Hardware design source files
###
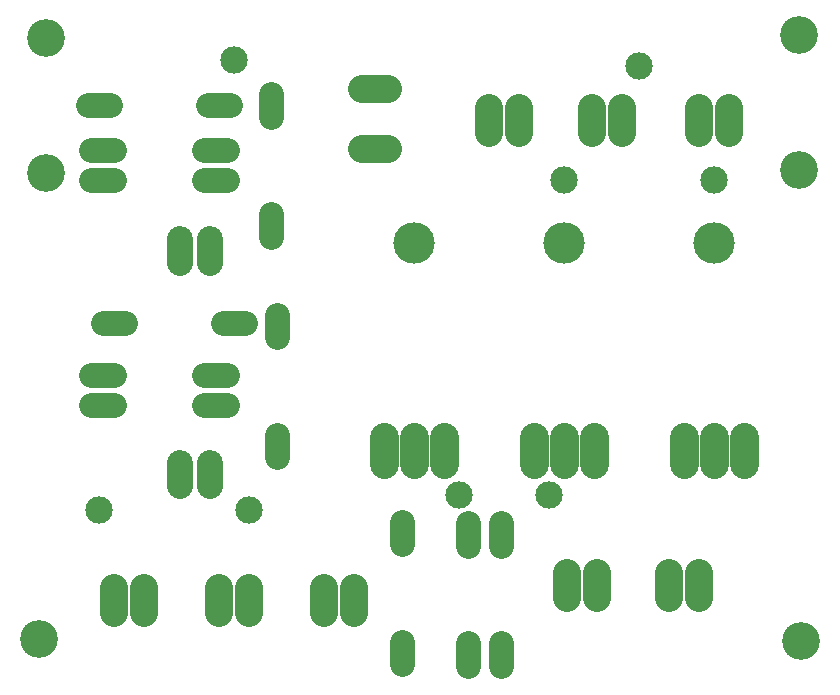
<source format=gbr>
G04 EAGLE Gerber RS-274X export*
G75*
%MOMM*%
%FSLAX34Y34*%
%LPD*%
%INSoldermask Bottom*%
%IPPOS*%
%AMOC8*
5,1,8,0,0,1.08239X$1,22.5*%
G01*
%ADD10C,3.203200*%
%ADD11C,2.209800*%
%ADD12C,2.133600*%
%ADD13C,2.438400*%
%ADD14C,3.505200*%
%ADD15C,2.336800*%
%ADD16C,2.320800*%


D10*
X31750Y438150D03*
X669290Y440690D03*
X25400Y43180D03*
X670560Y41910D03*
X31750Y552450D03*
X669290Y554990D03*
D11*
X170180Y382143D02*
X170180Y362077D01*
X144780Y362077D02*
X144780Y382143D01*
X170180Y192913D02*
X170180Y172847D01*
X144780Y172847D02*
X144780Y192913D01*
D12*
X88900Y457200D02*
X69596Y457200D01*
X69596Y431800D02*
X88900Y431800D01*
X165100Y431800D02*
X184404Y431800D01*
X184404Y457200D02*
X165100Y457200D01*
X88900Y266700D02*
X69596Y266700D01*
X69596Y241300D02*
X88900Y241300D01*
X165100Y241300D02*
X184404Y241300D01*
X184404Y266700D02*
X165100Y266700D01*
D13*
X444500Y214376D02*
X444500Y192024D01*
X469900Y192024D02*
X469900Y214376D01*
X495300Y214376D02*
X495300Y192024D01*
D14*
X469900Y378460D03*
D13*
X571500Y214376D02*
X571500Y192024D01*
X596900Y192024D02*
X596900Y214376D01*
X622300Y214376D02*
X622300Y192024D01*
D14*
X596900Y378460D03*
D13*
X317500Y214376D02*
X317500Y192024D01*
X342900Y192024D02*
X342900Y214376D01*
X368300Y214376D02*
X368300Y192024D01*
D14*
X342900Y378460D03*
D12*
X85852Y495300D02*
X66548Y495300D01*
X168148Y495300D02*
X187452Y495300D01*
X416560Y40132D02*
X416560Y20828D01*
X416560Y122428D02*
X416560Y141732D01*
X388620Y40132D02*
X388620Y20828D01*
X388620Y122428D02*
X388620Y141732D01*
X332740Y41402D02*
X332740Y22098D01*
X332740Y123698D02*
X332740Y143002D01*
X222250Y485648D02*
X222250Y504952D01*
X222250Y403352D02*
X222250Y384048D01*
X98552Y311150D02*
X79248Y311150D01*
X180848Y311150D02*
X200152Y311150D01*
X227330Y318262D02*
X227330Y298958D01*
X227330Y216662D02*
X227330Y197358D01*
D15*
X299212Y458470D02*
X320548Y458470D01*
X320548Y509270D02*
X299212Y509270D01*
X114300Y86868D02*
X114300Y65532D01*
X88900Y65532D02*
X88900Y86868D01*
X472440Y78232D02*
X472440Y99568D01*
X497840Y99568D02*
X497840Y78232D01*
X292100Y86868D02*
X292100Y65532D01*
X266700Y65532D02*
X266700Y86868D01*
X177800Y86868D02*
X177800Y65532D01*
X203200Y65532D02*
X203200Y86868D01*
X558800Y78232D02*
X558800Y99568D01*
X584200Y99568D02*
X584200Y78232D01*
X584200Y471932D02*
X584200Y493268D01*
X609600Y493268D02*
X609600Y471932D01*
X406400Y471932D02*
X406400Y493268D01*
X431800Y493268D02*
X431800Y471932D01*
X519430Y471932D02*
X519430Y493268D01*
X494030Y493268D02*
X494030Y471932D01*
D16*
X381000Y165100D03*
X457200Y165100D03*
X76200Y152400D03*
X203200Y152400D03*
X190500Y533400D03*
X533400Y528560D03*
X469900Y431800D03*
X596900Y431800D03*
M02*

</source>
###
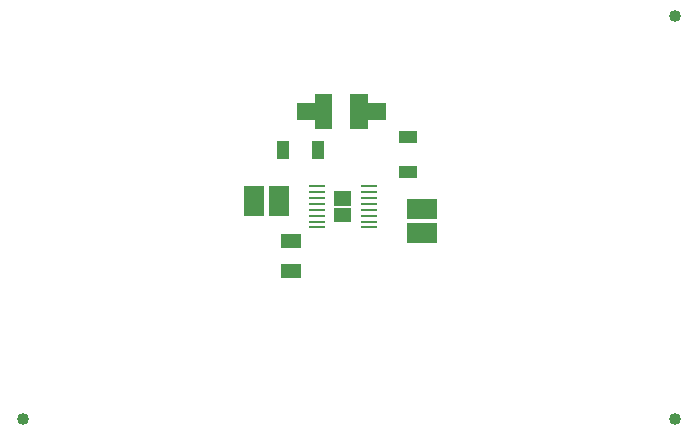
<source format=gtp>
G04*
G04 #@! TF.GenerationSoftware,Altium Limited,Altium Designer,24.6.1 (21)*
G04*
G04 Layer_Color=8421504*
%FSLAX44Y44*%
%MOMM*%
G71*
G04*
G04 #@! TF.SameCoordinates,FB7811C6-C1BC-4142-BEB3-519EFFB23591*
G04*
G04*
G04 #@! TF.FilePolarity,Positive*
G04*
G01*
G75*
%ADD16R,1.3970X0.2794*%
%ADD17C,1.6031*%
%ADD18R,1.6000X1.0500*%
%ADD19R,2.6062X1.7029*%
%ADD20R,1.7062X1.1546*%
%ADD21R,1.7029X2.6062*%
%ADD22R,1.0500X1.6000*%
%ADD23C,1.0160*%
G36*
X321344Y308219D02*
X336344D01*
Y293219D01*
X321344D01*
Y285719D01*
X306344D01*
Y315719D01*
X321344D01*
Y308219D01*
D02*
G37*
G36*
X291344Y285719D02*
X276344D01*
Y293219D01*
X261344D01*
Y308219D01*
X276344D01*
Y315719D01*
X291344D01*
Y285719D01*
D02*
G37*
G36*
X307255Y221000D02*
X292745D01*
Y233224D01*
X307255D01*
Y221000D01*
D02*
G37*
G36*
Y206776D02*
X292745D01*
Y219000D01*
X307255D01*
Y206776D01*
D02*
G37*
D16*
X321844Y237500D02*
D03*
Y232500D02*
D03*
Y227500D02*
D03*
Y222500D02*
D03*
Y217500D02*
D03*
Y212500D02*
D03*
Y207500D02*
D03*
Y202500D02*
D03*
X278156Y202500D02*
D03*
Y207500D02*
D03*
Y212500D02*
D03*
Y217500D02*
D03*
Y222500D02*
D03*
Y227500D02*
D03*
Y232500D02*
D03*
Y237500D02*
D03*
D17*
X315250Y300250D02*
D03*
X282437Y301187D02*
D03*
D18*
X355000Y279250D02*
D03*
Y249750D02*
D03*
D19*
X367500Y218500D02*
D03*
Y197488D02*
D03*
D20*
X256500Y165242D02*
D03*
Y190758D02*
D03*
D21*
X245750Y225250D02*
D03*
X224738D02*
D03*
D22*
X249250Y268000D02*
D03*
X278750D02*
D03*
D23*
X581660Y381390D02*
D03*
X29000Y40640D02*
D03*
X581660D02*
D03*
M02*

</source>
###
**WHAT THE TASK REQUIRES**
With the first line being the one containing "<source format=gbr>" and the last line the one containing "X469900Y378460D03*", transcribe exactly the lines above that fall in that range.

**REPLY**
<source format=gbr>
G04 EAGLE Gerber RS-274X export*
G75*
%MOMM*%
%FSLAX34Y34*%
%LPD*%
%INSoldermask Bottom*%
%IPPOS*%
%AMOC8*
5,1,8,0,0,1.08239X$1,22.5*%
G01*
%ADD10C,3.203200*%
%ADD11C,2.209800*%
%ADD12C,2.133600*%
%ADD13C,2.438400*%
%ADD14C,3.505200*%
%ADD15C,2.336800*%
%ADD16C,2.320800*%


D10*
X31750Y438150D03*
X669290Y440690D03*
X25400Y43180D03*
X670560Y41910D03*
X31750Y552450D03*
X669290Y554990D03*
D11*
X170180Y382143D02*
X170180Y362077D01*
X144780Y362077D02*
X144780Y382143D01*
X170180Y192913D02*
X170180Y172847D01*
X144780Y172847D02*
X144780Y192913D01*
D12*
X88900Y457200D02*
X69596Y457200D01*
X69596Y431800D02*
X88900Y431800D01*
X165100Y431800D02*
X184404Y431800D01*
X184404Y457200D02*
X165100Y457200D01*
X88900Y266700D02*
X69596Y266700D01*
X69596Y241300D02*
X88900Y241300D01*
X165100Y241300D02*
X184404Y241300D01*
X184404Y266700D02*
X165100Y266700D01*
D13*
X444500Y214376D02*
X444500Y192024D01*
X469900Y192024D02*
X469900Y214376D01*
X495300Y214376D02*
X495300Y192024D01*
D14*
X469900Y378460D03*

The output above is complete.